__PROBLEM DETAILS__:
From the line that contains "691,20 руб." through the line that contains "inen technisch notwendige Cookies, um die", output every line of the listing below exactly and leave out all the rest.

__EXERCISE DATA__:
□ □ □ □ □

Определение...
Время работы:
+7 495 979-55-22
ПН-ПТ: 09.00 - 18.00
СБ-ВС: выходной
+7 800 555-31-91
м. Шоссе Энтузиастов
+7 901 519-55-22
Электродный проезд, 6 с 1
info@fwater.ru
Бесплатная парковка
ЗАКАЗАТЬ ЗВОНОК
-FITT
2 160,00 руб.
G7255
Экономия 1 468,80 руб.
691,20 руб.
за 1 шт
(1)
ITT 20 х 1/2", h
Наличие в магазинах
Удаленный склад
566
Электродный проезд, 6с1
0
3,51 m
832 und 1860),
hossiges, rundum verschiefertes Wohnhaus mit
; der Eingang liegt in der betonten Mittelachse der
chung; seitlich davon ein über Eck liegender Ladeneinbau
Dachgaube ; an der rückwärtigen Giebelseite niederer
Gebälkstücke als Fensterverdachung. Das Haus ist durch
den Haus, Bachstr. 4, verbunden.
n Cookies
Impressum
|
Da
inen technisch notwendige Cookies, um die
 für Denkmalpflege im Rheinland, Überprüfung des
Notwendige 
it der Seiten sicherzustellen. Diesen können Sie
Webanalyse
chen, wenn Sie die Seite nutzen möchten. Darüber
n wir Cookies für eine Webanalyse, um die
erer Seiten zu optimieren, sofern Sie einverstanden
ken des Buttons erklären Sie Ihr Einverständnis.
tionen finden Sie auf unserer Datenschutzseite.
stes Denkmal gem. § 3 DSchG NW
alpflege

□ □ □ □ □

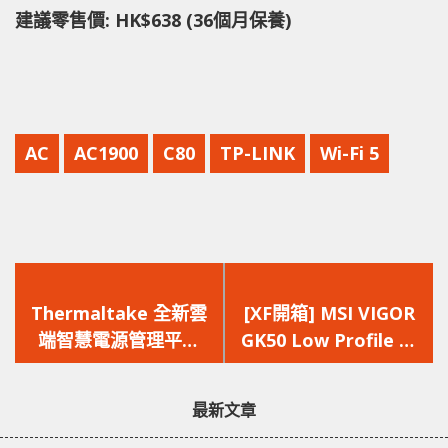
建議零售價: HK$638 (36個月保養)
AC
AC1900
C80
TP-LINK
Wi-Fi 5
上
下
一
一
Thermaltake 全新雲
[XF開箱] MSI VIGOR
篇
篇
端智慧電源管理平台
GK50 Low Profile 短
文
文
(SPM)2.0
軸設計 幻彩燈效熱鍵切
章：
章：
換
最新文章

□ □ □ □ □

__EXERCISE OUTPUT__:
691,20 руб.
за 1 шт
(1)
ITT 20 х 1/2", h
Наличие в магазинах
Удаленный склад
566
Электродный проезд, 6с1
0
3,51 m
832 und 1860),
hossiges, rundum verschiefertes Wohnhaus mit
; der Eingang liegt in der betonten Mittelachse der
chung; seitlich davon ein über Eck liegender Ladeneinbau
Dachgaube ; an der rückwärtigen Giebelseite niederer
Gebälkstücke als Fensterverdachung. Das Haus ist durch
den Haus, Bachstr. 4, verbunden.
n Cookies
Impressum
|
Da
inen technisch notwendige Cookies, um die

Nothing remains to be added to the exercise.